* _Exercise brief_
Repeat the following entries exactly, excluding pictures.

* _Listed records_
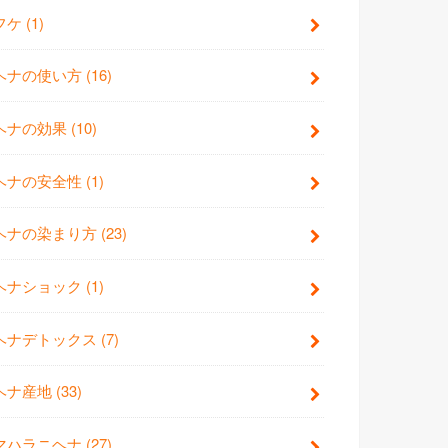
フケ
(1)
ヘナの使い方
(16)
ヘナの効果
(10)
ヘナの安全性
(1)
ヘナの染まり方
(23)
ヘナショック
(1)
ヘナデトックス
(7)
ヘナ産地
(33)
マハラニヘナ
(27)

* _Result for this exercise_
フケ
(1)
ヘナの使い方
(16)
ヘナの効果
(10)
ヘナの安全性
(1)
ヘナの染まり方
(23)
ヘナショック
(1)
ヘナデトックス
(7)
ヘナ産地
(33)
マハラニヘナ
(27)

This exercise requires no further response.